では今日は発掘隊員たちの一日をご紹介します。発掘隊員たちは全国の大学から募集してきてもらっている大学生達。地学系の学生さんです。発掘に来た初日にはまず、この北谷の発掘現場の歴史や地層の様子、発掘の手順などの説明を受けます。それが済めばハンマー隊の一員として、岩の小割り作業を行います。
今日は前線から新しい岩が届いていたのですが、表面に泥が付いていて見にくいので、高圧洗浄機で泥を洗い流すところからはじまりました。いくら前線で化石がないかどうか確認しているとはいえ、見落としがあるやも知れません。岩の小割り前にはしっかり表面を観察してからです。

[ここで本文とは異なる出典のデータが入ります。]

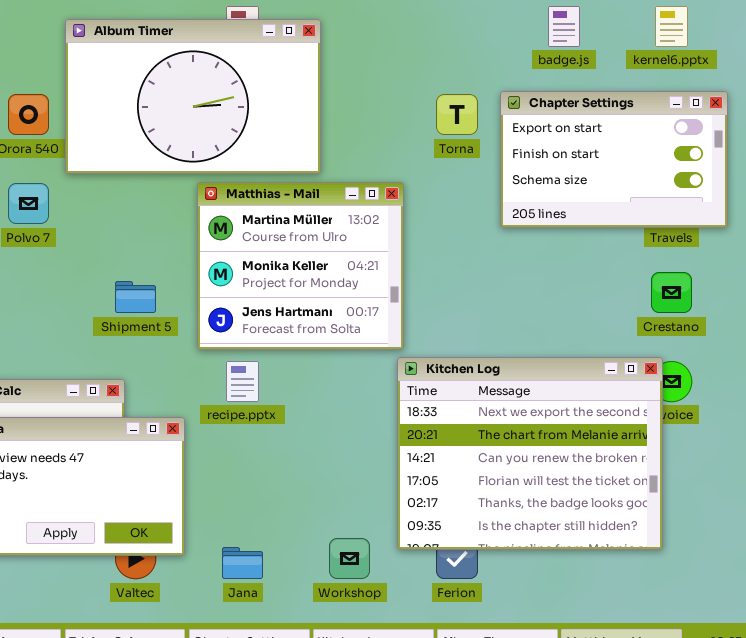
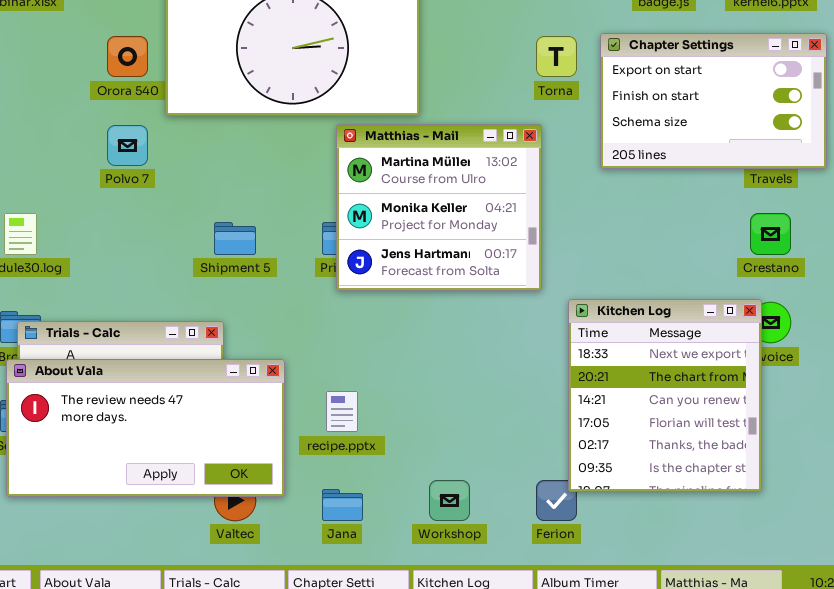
Matthias - Mail: [197,182,404,350] -> [336,124,542,291], moved
Kitchen Log: [397,357,663,550] -> [568,299,762,492], resized
recipe.pptx: [226,361,259,402] -> [326,391,358,432], moved

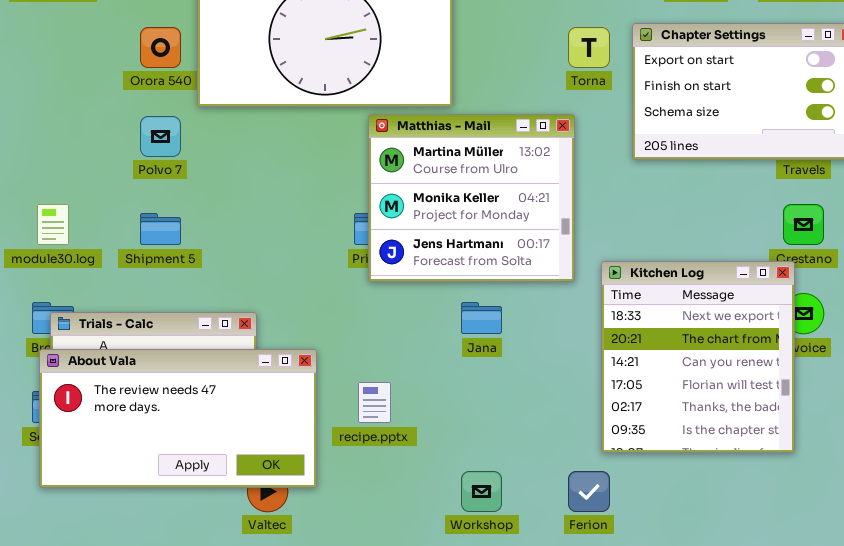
Shipment 5: [214,222,256,255] -> [140,213,181,245], moved
Kitchen Log: [568,299,762,492] -> [601,261,795,453], moved
Jana: [322,489,363,521] -> [461,302,502,334], moved

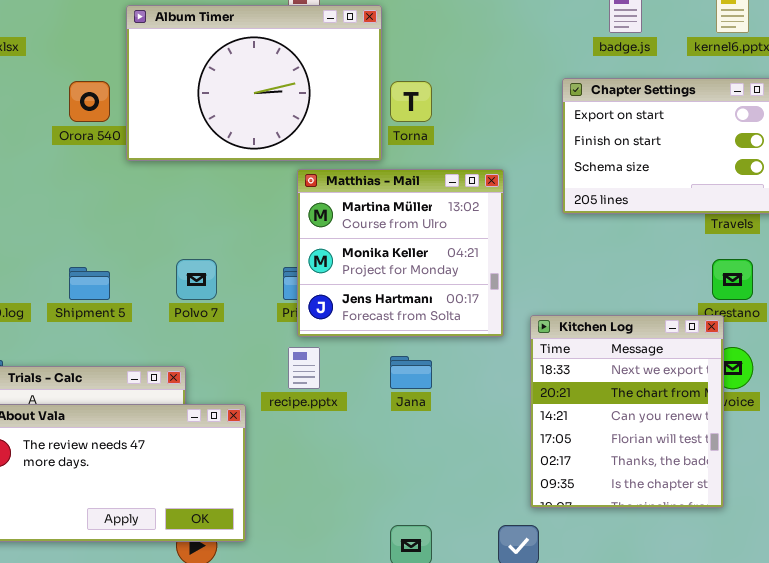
Torna: [568,27,610,68] -> [390,81,432,122], moved
Polvo 7: [140,116,181,157] -> [176,259,217,300], moved
recipe.pptx: [358,382,391,423] -> [288,347,320,389], moved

運良く化石が発見できたら、登録作業です。登録簿に発見順の番号、種類、状態などを記載します。化石がもろい場合には、表面に保護剤を塗って、綿と一緒にガムテープで梱包。ガムテープにも発見番号を記載して、館へ持って帰るための箱に入れます。日の終わりにこの箱がいっぱいになっていると、今日も頑張ってくれたなとしみじみします。
お昼になったら発掘現場事務所でお弁当です。本当はそれぞれ違う地方から来ている学生同士、情報交換がてらわいわいとテーブルを囲みたいところですが、コロナ禍の中、黙食でいただきます。
お昼の休憩がすめば、再び発掘現場へ。夕方の撤収まで頑張ります。撤収は現場の化石箱をトラックに積んで、道具類は現場事務所へ持ち帰り、現場のテントをたたむ作業です。それが済めば宿舎へ。明日への英気を養います。
英気を養うといえば、時折見つかる素晴らしい化石を見せてもらうのも十分効果があります。発見されたばかりの生々しい化石たちは、標本ケースに陳列されたもの以上にドキドキするものです。例え自分が発見した化石じゃなくても…。
最初の化石はスピノサウルス類の歯の化石。上下に延びる線が美しいです。これは昨日見つかったものだそうです。2番目の化石は今日見つかったもの。骨のはしっこが見えていて、取り出した岩にはまだ続きがあるそうです。博物館に持ち帰ってのクリーニング作業が楽しみですね。
こちらは岩の表面に残された植物化石。見れば見るほど不思議な形ですね。この化石を登録に回してくれた発掘隊員、グッジョブです。さて植物化石の専門家の見解やいかに(球果だそうです)。
といったところで今回のレポートはここまでとさせていただきます。ではでは。